PODANE DANE ::
↓
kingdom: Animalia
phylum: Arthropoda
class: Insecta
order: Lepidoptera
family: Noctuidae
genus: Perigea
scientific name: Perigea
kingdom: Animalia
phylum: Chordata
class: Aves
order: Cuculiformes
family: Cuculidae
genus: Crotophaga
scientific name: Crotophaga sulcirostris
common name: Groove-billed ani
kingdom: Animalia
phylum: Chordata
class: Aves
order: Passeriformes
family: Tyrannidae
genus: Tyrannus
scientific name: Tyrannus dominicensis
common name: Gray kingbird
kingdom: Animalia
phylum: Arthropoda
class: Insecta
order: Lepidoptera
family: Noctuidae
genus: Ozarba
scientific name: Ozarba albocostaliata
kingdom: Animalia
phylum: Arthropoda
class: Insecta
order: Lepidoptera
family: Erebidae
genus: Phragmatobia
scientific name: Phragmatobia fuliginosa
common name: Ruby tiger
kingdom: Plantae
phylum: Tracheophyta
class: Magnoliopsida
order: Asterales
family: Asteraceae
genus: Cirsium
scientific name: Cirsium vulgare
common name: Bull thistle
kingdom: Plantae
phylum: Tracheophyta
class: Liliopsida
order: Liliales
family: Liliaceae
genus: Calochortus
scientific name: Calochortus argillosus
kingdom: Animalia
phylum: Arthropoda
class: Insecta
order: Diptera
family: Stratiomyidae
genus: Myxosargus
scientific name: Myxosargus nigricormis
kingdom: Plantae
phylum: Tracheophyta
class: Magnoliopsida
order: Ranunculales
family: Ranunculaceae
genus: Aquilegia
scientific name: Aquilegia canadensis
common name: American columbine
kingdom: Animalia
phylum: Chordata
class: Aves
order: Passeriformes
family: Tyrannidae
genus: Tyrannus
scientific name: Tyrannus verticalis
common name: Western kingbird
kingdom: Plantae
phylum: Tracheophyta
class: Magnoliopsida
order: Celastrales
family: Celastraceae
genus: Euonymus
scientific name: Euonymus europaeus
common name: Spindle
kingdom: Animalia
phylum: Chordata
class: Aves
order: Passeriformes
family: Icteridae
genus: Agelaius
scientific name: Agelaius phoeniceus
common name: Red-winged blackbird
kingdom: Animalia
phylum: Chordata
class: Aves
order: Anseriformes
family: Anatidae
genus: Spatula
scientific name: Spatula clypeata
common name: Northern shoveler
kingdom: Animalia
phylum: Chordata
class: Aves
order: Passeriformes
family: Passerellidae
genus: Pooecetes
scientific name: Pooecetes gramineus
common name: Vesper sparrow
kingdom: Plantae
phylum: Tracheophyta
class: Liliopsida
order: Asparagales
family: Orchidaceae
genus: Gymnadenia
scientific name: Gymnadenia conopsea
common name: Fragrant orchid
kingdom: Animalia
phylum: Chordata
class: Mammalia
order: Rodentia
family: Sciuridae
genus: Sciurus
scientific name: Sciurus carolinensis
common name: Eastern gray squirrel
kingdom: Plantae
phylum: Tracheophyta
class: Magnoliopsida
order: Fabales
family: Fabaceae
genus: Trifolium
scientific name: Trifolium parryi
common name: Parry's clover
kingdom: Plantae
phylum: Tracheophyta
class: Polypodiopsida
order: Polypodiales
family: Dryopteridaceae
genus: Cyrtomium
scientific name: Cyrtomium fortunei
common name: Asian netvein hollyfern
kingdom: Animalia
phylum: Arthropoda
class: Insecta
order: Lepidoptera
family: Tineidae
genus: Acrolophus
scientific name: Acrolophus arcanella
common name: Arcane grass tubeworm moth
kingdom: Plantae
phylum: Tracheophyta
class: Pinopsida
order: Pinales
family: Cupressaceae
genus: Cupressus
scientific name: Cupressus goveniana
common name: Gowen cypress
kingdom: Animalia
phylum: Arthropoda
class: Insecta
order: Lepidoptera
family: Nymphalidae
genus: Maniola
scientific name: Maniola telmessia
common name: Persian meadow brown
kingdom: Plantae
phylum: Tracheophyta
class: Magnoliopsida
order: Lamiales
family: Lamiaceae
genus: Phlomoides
↑
POLECENIE ::
Zmień we wszystkich rekordach „scientific name” na „Latin name”, a resztę linii przepisz bez zmian.

ROZWIĄZANIE ::
kingdom: Animalia
phylum: Arthropoda
class: Insecta
order: Lepidoptera
family: Noctuidae
genus: Perigea
Latin name: Perigea
kingdom: Animalia
phylum: Chordata
class: Aves
order: Cuculiformes
family: Cuculidae
genus: Crotophaga
Latin name: Crotophaga sulcirostris
common name: Groove-billed ani
kingdom: Animalia
phylum: Chordata
class: Aves
order: Passeriformes
family: Tyrannidae
genus: Tyrannus
Latin name: Tyrannus dominicensis
common name: Gray kingbird
kingdom: Animalia
phylum: Arthropoda
class: Insecta
order: Lepidoptera
family: Noctuidae
genus: Ozarba
Latin name: Ozarba albocostaliata
kingdom: Animalia
phylum: Arthropoda
class: Insecta
order: Lepidoptera
family: Erebidae
genus: Phragmatobia
Latin name: Phragmatobia fuliginosa
common name: Ruby tiger
kingdom: Plantae
phylum: Tracheophyta
class: Magnoliopsida
order: Asterales
family: Asteraceae
genus: Cirsium
Latin name: Cirsium vulgare
common name: Bull thistle
kingdom: Plantae
phylum: Tracheophyta
class: Liliopsida
order: Liliales
family: Liliaceae
genus: Calochortus
Latin name: Calochortus argillosus
kingdom: Animalia
phylum: Arthropoda
class: Insecta
order: Diptera
family: Stratiomyidae
genus: Myxosargus
Latin name: Myxosargus nigricormis
kingdom: Plantae
phylum: Tracheophyta
class: Magnoliopsida
order: Ranunculales
family: Ranunculaceae
genus: Aquilegia
Latin name: Aquilegia canadensis
common name: American columbine
kingdom: Animalia
phylum: Chordata
class: Aves
order: Passeriformes
family: Tyrannidae
genus: Tyrannus
Latin name: Tyrannus verticalis
common name: Western kingbird
kingdom: Plantae
phylum: Tracheophyta
class: Magnoliopsida
order: Celastrales
family: Celastraceae
genus: Euonymus
Latin name: Euonymus europaeus
common name: Spindle
kingdom: Animalia
phylum: Chordata
class: Aves
order: Passeriformes
family: Icteridae
genus: Agelaius
Latin name: Agelaius phoeniceus
common name: Red-winged blackbird
kingdom: Animalia
phylum: Chordata
class: Aves
order: Anseriformes
family: Anatidae
genus: Spatula
Latin name: Spatula clypeata
common name: Northern shoveler
kingdom: Animalia
phylum: Chordata
class: Aves
order: Passeriformes
family: Passerellidae
genus: Pooecetes
Latin name: Pooecetes gramineus
common name: Vesper sparrow
kingdom: Plantae
phylum: Tracheophyta
class: Liliopsida
order: Asparagales
family: Orchidaceae
genus: Gymnadenia
Latin name: Gymnadenia conopsea
common name: Fragrant orchid
kingdom: Animalia
phylum: Chordata
class: Mammalia
order: Rodentia
family: Sciuridae
genus: Sciurus
Latin name: Sciurus carolinensis
common name: Eastern gray squirrel
kingdom: Plantae
phylum: Tracheophyta
class: Magnoliopsida
order: Fabales
family: Fabaceae
genus: Trifolium
Latin name: Trifolium parryi
common name: Parry's clover
kingdom: Plantae
phylum: Tracheophyta
class: Polypodiopsida
order: Polypodiales
family: Dryopteridaceae
genus: Cyrtomium
Latin name: Cyrtomium fortunei
common name: Asian netvein hollyfern
kingdom: Animalia
phylum: Arthropoda
class: Insecta
order: Lepidoptera
family: Tineidae
genus: Acrolophus
Latin name: Acrolophus arcanella
common name: Arcane grass tubeworm moth
kingdom: Plantae
phylum: Tracheophyta
class: Pinopsida
order: Pinales
family: Cupressaceae
genus: Cupressus
Latin name: Cupressus goveniana
common name: Gowen cypress
kingdom: Animalia
phylum: Arthropoda
class: Insecta
order: Lepidoptera
family: Nymphalidae
genus: Maniola
Latin name: Maniola telmessia
common name: Persian meadow brown
kingdom: Plantae
phylum: Tracheophyta
class: Magnoliopsida
order: Lamiales
family: Lamiaceae
genus: Phlomoides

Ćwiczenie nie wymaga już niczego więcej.